**Assignment a**
Rewrite the stretch of the records from their start through the line containing "Reading right to left, transcribe", swapping in "graph" for each "chart" and leaving all else unchanged. Leave the pictures out of your answer.

**Selected extract**
═══
Learn the Basics.

How are Bitcoins Created ?

More than just internet money, so just, what is Bitcoin, then? This peer-to-peer payment technology offers much more benefits than the promise to become rich.

Frequently Asked Questions - Section 2.

How are Bitcoins Created?

How are Bitcoins Created?

In this section, start learning more about bitcoins, how they are created and what gives them a price. 

New bitcoins are generated by a competitive and decentralized process called “mining”. This process involves that individuals are rewarded by the network for their services. Bitcoin miners are processing transactions and securing the network using specialized hardware and are collecting new bitcoins in exchange.

 

The Bitcoin protocol is designed in such a way that new bitcoins are created at a fixed rate. This makes Bitcoin mining a very competitive business. When more miners join the network, it becomes increasingly difficult to make a profit and miners must seek efficiency to cut their operating costs. No central authority or developer has any power to control or manipulate the system to increase their profits. By design, every Bitcoin node in the world would reject any attack or transaction which does not comply with the rules.

 

Bitcoins are created at a decreasing and predictable rate, unlike Fiat currency (Dollar Bill). The number of new bitcoins created each year is automatically halved over time until bitcoin issuance halts completely with a total of 21 million bitcoins in existence. At that point, Bitcoin miners will probably be supported exclusively by numerous small transaction fees

You can exchange $1, $5, or $11.26 USD worth of fiat currency for BTC at any time.
═══
**Assignment b**
For each statement below, say yes or no depending on whether the bitcoin page agrees with it, and quote the deciding words: (i) New bitcoins come from a process called mining. (ii) A central authority can manipulate the system to raise its profits. (iii) Bitcoin issuance continues indefinitely at the same yearly amount.

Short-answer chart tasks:
═══
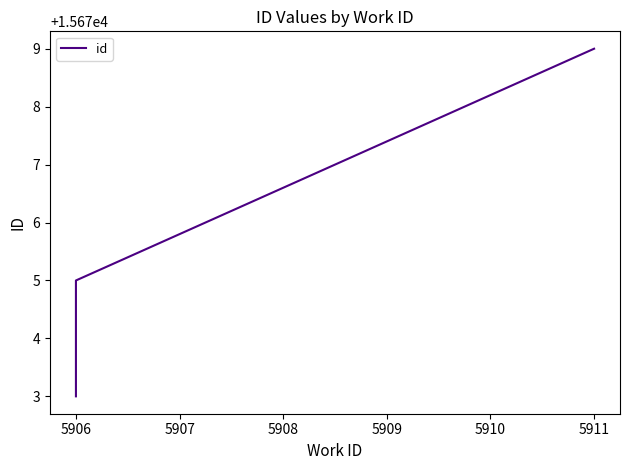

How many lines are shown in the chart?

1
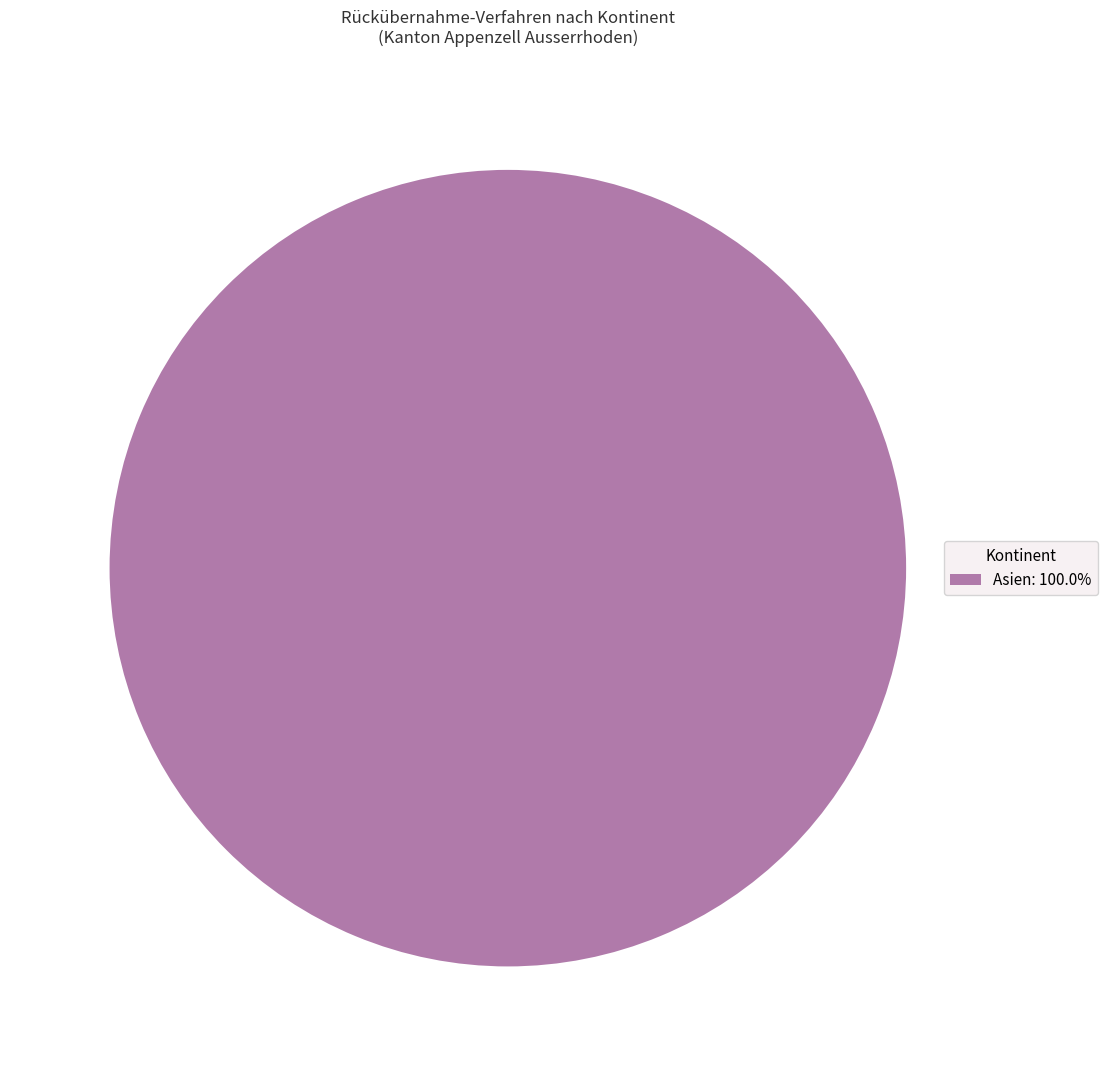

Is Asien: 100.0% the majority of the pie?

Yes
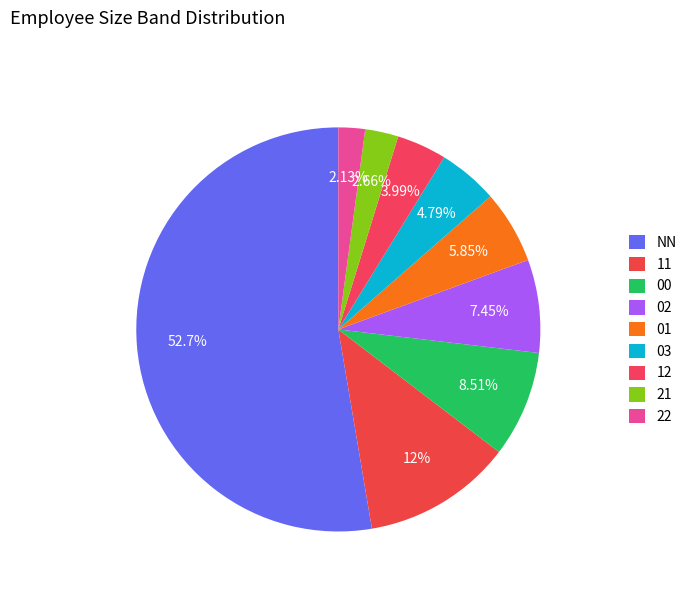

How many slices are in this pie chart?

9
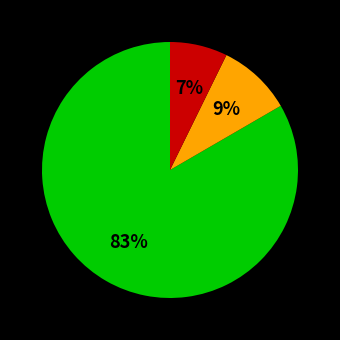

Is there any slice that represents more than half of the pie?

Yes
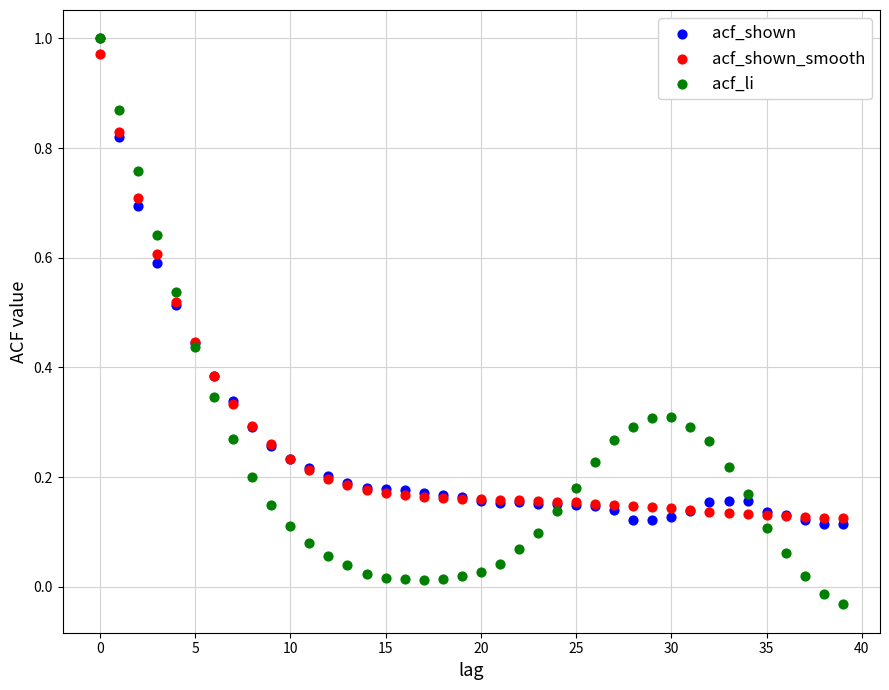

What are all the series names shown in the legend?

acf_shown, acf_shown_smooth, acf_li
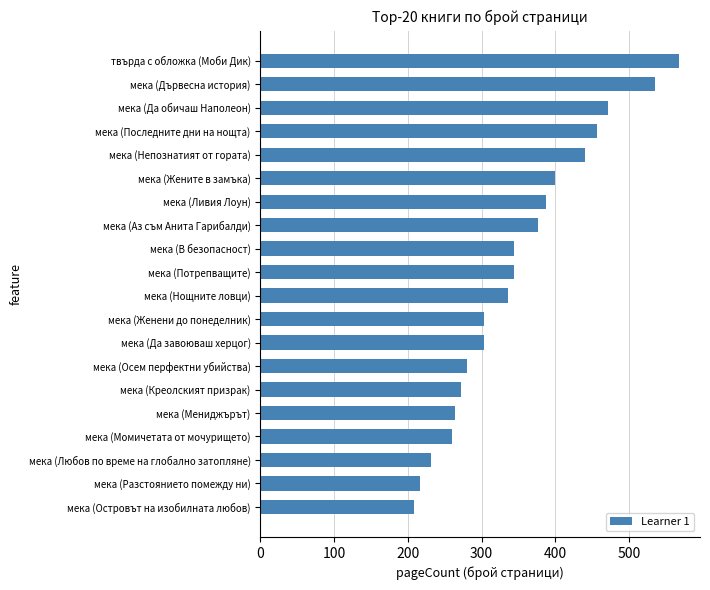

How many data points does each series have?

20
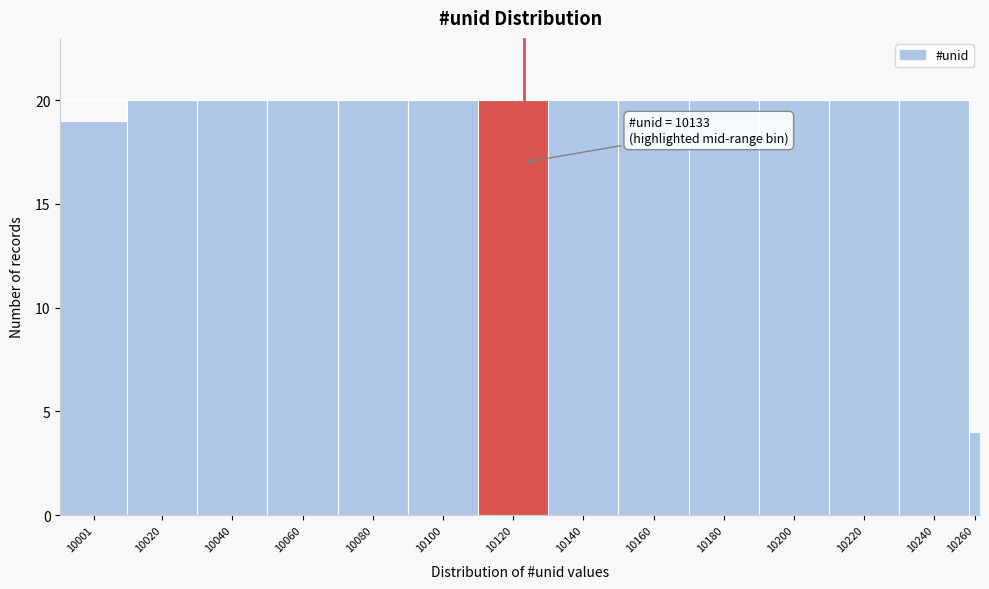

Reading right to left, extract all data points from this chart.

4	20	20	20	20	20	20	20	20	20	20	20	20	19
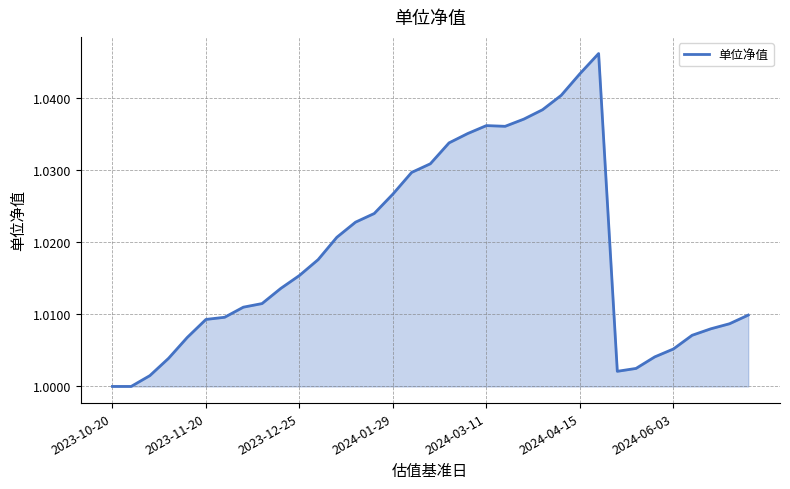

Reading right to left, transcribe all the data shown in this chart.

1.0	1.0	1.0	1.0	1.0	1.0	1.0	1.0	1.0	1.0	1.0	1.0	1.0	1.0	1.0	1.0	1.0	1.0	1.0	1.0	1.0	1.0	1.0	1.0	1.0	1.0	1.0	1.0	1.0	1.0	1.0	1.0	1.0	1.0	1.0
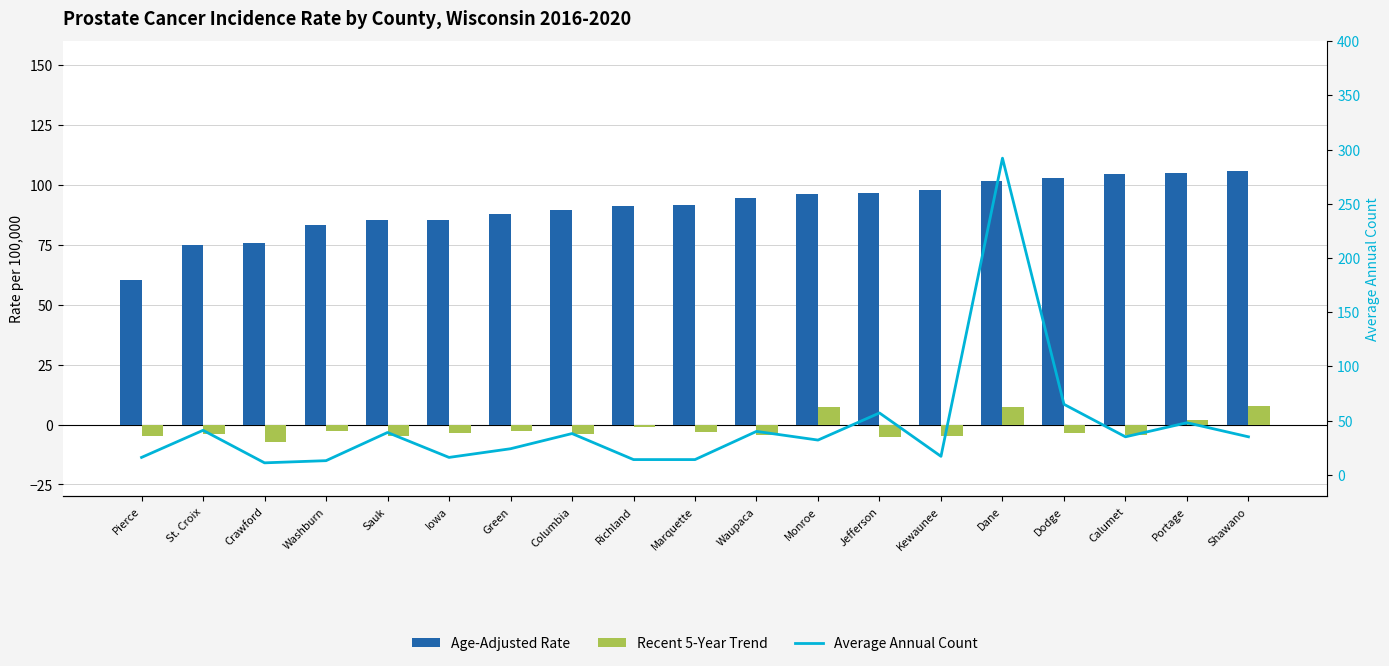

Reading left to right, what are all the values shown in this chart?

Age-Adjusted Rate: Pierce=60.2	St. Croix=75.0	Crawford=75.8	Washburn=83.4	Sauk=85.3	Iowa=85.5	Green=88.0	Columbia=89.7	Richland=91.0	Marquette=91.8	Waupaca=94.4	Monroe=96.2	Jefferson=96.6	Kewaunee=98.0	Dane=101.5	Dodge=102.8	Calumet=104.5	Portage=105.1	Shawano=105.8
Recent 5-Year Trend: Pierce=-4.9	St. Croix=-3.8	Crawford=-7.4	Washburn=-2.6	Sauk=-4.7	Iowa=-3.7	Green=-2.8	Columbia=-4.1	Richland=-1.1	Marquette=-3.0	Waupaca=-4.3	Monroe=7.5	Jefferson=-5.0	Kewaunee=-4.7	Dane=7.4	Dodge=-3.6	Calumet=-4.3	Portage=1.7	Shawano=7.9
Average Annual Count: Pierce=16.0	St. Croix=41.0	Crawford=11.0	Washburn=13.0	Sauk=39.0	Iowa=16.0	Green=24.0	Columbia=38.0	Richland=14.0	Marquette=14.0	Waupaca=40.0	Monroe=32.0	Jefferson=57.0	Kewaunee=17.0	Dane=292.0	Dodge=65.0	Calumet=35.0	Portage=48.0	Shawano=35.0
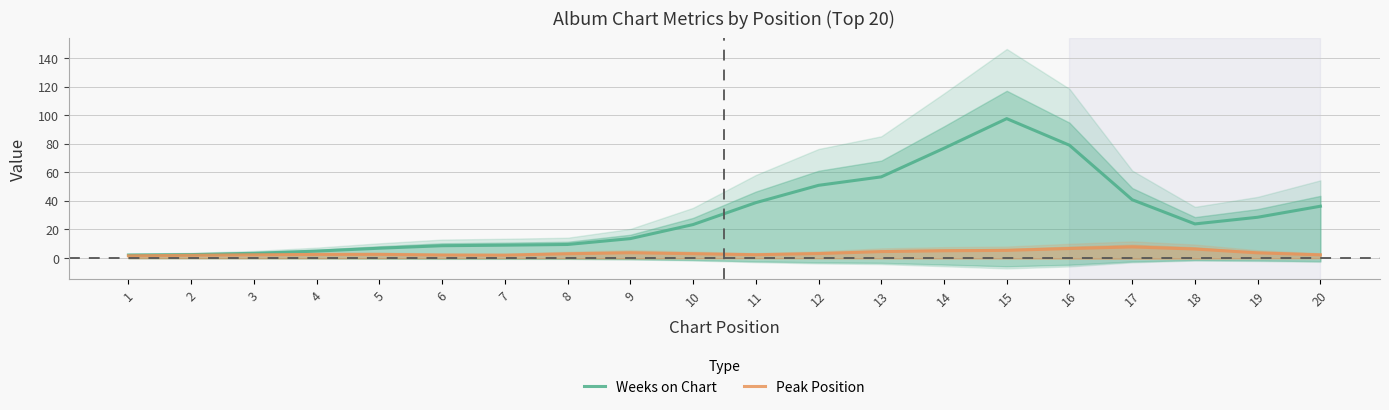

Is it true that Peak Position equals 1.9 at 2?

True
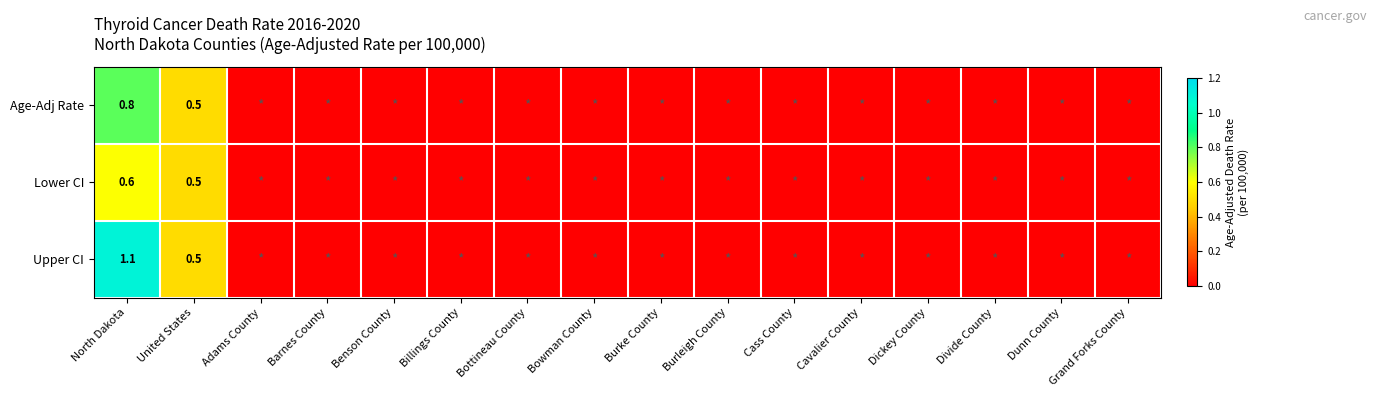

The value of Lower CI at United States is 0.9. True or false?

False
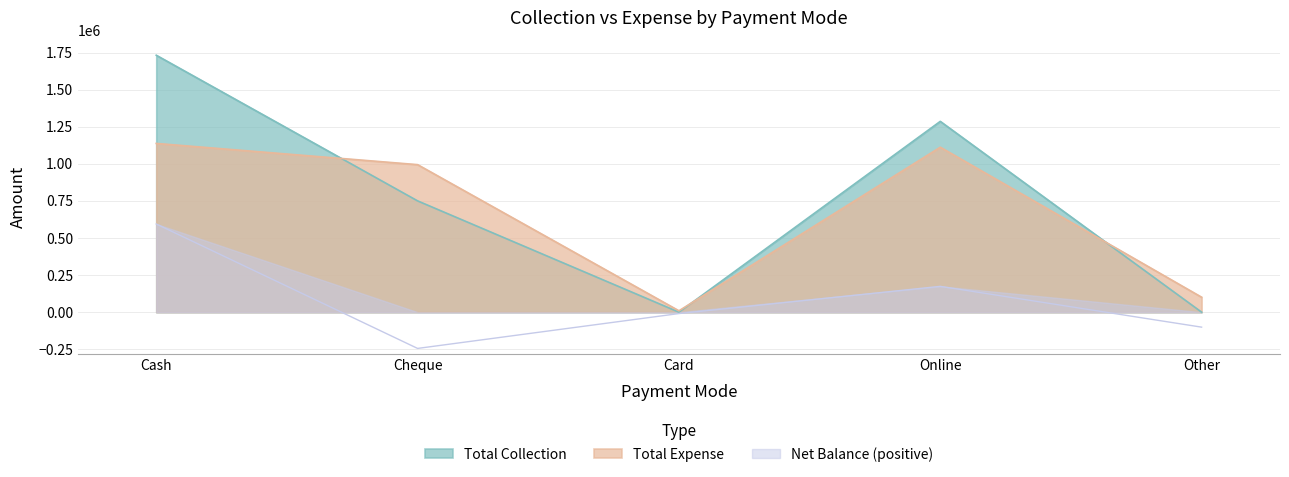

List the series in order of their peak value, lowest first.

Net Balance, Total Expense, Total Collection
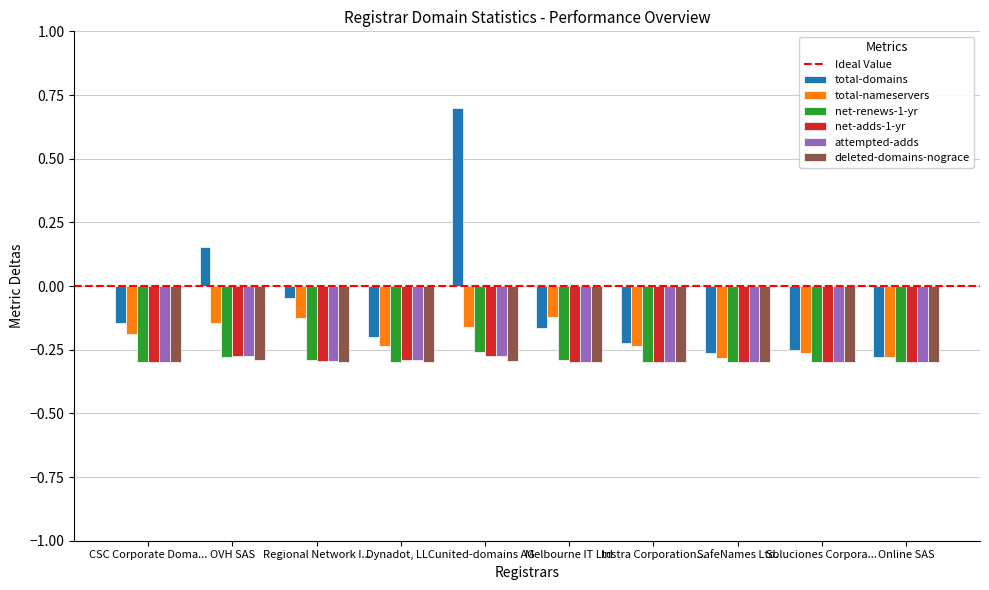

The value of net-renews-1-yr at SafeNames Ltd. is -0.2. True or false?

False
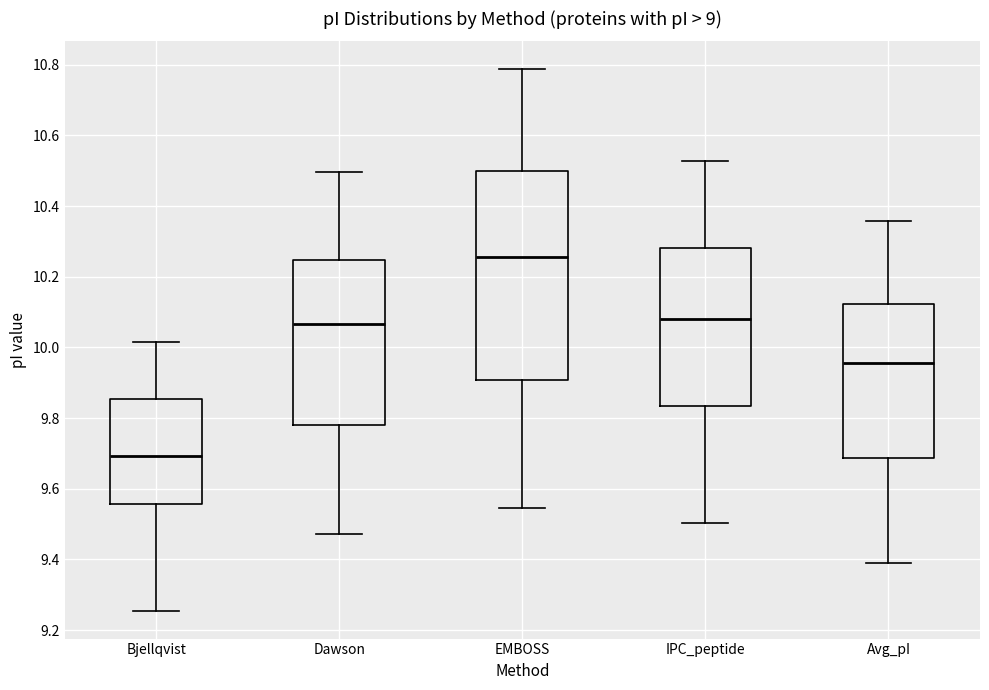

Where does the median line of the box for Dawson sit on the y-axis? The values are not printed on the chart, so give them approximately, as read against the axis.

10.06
═══
**Task output a**
How many lines are shown in the graph?

1

Is Asien: 100.0% the majority of the pie?

Yes

How many slices are in this pie graph?

9

Is there any slice that represents more than half of the pie?

Yes

What are all the series names shown in the legend?

acf_shown, acf_shown_smooth, acf_li

How many data points does each series have?

20

Reading right to left, extract all data points from this graph.

4	20	20	20	20	20	20	20	20	20	20	20	20	19

Reading right to left, transcribe all the data shown in this graph.

**Task output b**
(i) Yes: "New bitcoins are generated by a competitive and decentralized process called “mining”."
(ii) No: "No central authority or developer has any power to control or manipulate the system to increase their profits."
(iii) No: "The number of new bitcoins created each year is automatically halved over time until bitcoin issuance halts completely with a total of 21 million bitcoins in existence."